President Donald Trump’s election promise to bring down the cost of living took a bruising Wednesday as figures showed that U.S. inflation surged last month.
The consumer price index increased 3% in January from a year ago, according to the report from the Labor Department, which showed an increase of 2.9% in the previous month. It has risen from a three-and-a-half-year low of 2.4% in September.
The cost of groceries, gas, and used cars rose ― with the cost of eggs spiraling.
With farmers hit by the avian flu epidemic, egg prices leaped by 15.2%, the biggest monthly increase since June 2015. Egg prices are up 53% from last year.
The unexpectedly hot inflation figures blow a hole in one of Trump’s biggest pledges on the campaign trail.
“We will end inflation and make America affordable again, and we’re going to get the prices down. We have to get them down,” he said at a rally in September. “It’s too much. Groceries, cars, everything. We’re going to get the prices down.”

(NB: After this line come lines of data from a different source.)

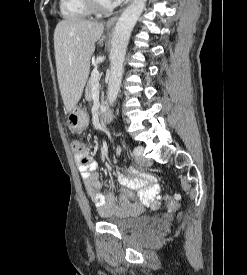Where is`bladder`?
<instances>
[{
	"instance_id": "31cf9c89",
	"label": "bladder",
	"mask_w": 247,
	"mask_h": 275,
	"mask_svg": "<svg viewBox=\"0 0 247 275\" xmlns=\"http://www.w3.org/2000/svg\"><path fill=\"white\" fill-rule=\"evenodd\" d=\"M99 217L102 222L114 225L125 231L139 226H146L153 220L152 217L145 216L137 211L123 216L99 214Z\"/></svg>"
}]
</instances>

Yet shortly after the election, Trump started to scale back his ambitions.
“It’s hard to bring things down once they’re up,” he said in a November interview with Time. “You know, it’s very hard.”
Soon after the figures were released, Trump went into blame mode. He suggested that former President Joe Biden was the reason for the spike, not his own economic policies, which economists have warned risk pushing costs higher.
“BIDEN INFLATION UP!” he wrote on Truth Social.
The latest inflation figures mean an imminent interest rate cut by the Federal Reserve is unlikely.
Earlier Wednesday, Trump called for rates to come down, claiming cheaper money would “go hand in hand” with his tariffs agenda.
“Interest Rates should be lowered, something which would go hand in hand with upcoming Tariffs!!!” he wrote. “Lets Rock and Roll, America!!!”
The Federal Reserve ignored Trump’s previous demand to cut rates, holding the benchmark rate for two weeks.